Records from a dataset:
+++++
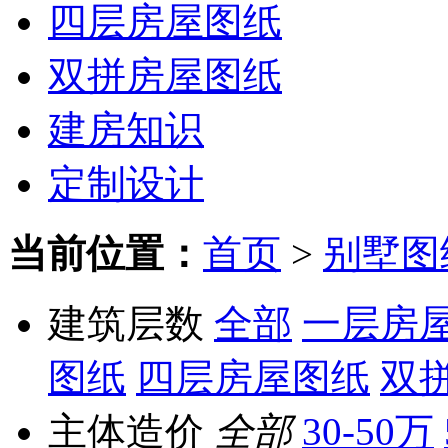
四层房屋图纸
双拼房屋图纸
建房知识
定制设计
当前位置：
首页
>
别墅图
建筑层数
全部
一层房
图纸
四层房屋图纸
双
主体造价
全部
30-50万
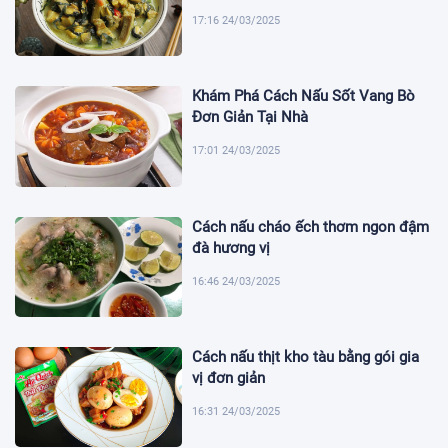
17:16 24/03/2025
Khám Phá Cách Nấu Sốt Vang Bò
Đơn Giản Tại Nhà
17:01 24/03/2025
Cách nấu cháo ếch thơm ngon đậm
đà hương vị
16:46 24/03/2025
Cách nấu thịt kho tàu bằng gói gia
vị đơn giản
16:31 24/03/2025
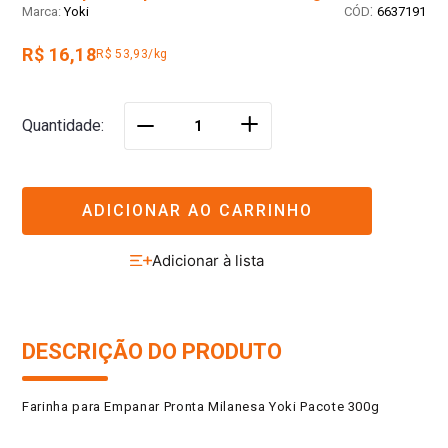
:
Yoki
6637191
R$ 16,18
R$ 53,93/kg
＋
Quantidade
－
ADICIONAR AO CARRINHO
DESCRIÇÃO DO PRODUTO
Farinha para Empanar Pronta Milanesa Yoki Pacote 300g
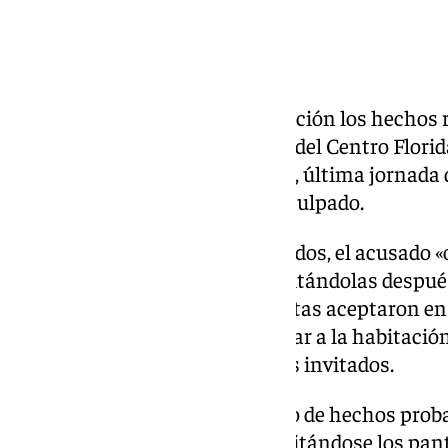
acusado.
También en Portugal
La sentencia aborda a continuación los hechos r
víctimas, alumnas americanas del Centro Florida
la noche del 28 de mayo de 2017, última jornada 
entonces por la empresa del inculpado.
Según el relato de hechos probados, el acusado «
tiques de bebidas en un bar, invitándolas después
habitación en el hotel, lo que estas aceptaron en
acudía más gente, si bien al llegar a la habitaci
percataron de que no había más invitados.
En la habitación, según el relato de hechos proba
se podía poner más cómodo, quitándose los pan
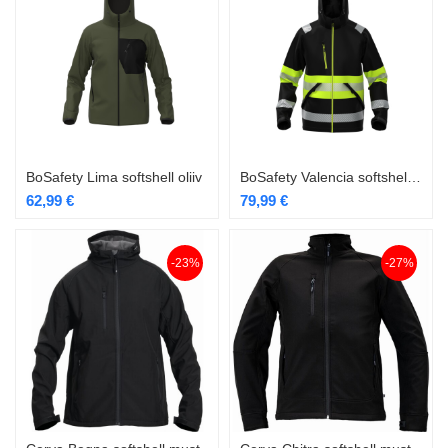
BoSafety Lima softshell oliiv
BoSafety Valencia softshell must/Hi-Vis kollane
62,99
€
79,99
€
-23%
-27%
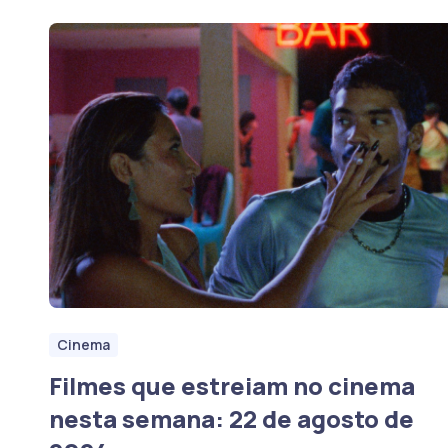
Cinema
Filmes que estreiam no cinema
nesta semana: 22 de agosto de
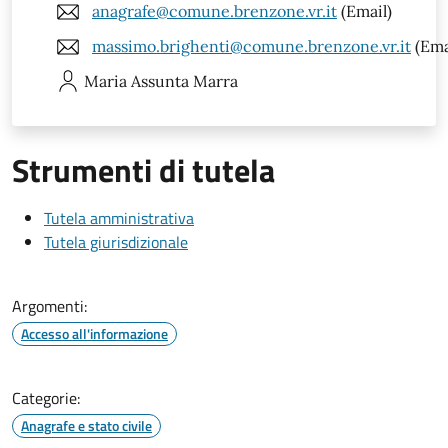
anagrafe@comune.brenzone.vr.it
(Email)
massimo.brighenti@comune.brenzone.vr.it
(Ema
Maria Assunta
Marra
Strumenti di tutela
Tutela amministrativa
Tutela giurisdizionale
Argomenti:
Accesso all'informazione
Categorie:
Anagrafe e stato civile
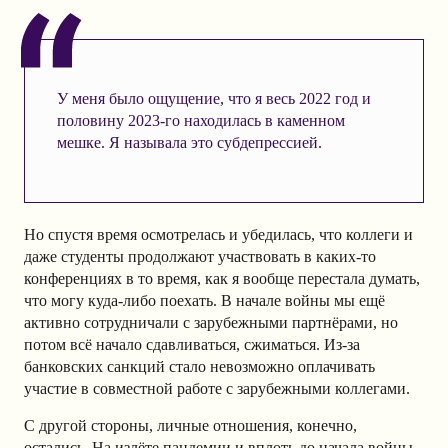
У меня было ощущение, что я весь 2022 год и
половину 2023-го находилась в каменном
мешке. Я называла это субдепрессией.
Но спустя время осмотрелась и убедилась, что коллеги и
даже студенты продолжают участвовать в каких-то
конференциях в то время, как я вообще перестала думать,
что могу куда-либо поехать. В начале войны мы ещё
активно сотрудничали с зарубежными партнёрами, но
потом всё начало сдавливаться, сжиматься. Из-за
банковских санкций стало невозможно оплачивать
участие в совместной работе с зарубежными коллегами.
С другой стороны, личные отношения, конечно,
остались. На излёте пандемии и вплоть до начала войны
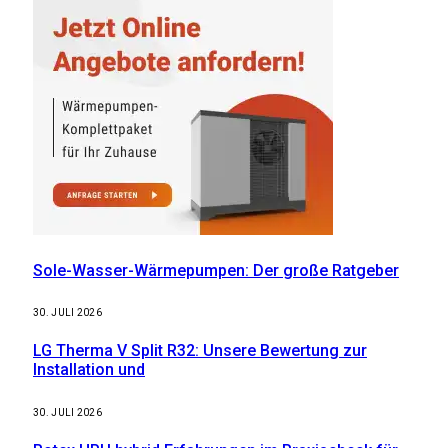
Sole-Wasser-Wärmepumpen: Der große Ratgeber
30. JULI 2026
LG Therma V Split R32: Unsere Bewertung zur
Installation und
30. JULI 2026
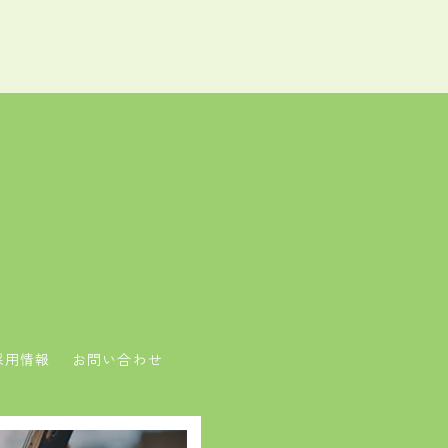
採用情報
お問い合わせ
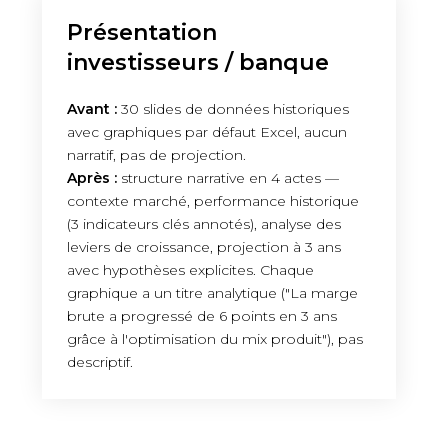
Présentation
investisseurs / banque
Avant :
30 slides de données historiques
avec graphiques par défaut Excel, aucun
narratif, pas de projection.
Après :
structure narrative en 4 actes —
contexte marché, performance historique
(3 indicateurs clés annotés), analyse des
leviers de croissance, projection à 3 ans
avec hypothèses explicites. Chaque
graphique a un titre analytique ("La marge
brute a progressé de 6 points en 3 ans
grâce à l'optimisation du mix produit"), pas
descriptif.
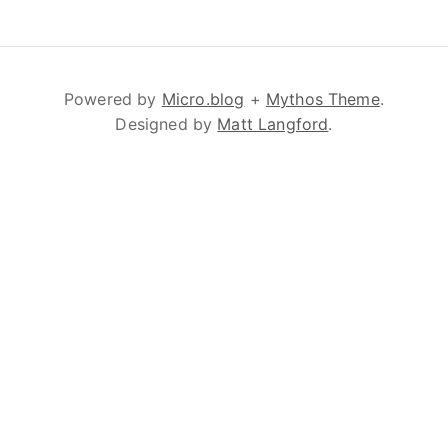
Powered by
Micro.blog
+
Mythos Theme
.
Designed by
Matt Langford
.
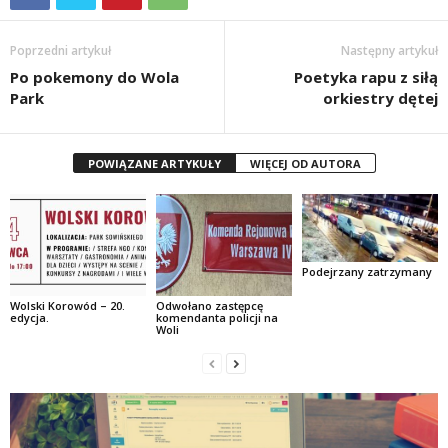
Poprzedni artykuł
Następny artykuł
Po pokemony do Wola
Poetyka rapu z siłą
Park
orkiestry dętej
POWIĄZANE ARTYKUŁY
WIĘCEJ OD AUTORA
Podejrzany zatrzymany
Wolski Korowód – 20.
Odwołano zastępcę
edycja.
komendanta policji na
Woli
+++++
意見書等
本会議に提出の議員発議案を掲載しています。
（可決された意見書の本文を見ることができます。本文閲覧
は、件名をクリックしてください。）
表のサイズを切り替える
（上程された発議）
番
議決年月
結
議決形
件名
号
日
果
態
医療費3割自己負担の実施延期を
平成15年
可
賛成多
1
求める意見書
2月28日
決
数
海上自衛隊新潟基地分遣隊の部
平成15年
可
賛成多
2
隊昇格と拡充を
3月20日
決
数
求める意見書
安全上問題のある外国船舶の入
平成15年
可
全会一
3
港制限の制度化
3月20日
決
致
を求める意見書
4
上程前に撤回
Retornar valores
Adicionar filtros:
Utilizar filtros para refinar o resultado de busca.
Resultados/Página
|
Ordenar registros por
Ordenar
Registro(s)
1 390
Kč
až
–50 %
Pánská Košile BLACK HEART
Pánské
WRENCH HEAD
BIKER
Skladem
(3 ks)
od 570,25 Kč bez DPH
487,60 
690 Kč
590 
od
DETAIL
+++++
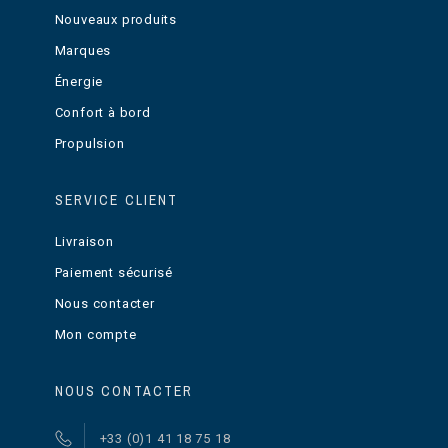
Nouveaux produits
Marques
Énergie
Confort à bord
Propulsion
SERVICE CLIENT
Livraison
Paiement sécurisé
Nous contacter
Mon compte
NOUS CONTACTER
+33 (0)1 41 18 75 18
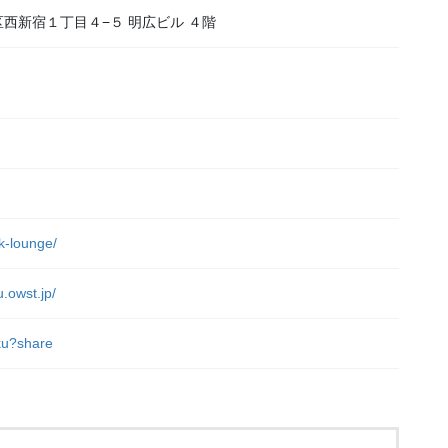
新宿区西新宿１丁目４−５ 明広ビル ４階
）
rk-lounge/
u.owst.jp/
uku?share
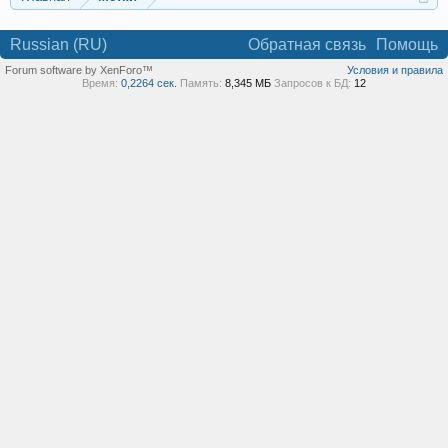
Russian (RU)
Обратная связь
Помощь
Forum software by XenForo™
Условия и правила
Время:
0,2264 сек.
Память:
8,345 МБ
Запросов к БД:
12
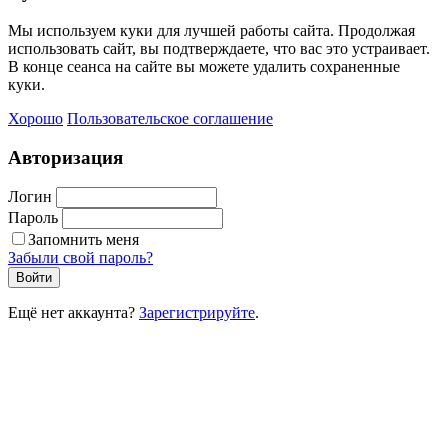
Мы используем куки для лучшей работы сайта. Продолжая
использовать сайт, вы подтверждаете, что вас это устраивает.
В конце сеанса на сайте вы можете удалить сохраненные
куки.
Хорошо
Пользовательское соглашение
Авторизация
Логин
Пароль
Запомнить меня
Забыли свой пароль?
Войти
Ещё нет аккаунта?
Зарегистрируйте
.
+++++
Look above for the line with "что могу куда-либо" and the line with "(3 indicateurs clés annotés), analyse des", then restate exactly those two lines and all lines between them, with no pictures.

• [Result of the task]:
что могу куда-либо поехать. В начале войны мы ещё
активно сотрудничали с зарубежными партнёрами, но
потом всё начало сдавливаться, сжиматься. Из-за
банковских санкций стало невозможно оплачивать
участие в совместной работе с зарубежными коллегами.
С другой стороны, личные отношения, конечно,
остались. На излёте пандемии и вплоть до начала войны
Sole-Wasser-Wärmepumpen: Der große Ratgeber
30. JULI 2026
LG Therma V Split R32: Unsere Bewertung zur
Installation und
30. JULI 2026
採用情報
お問い合わせ
Présentation
investisseurs / banque
Avant :
30 slides de données historiques
avec graphiques par défaut Excel, aucun
narratif, pas de projection.
Après :
structure narrative en 4 actes —
contexte marché, performance historique
(3 indicateurs clés annotés), analyse des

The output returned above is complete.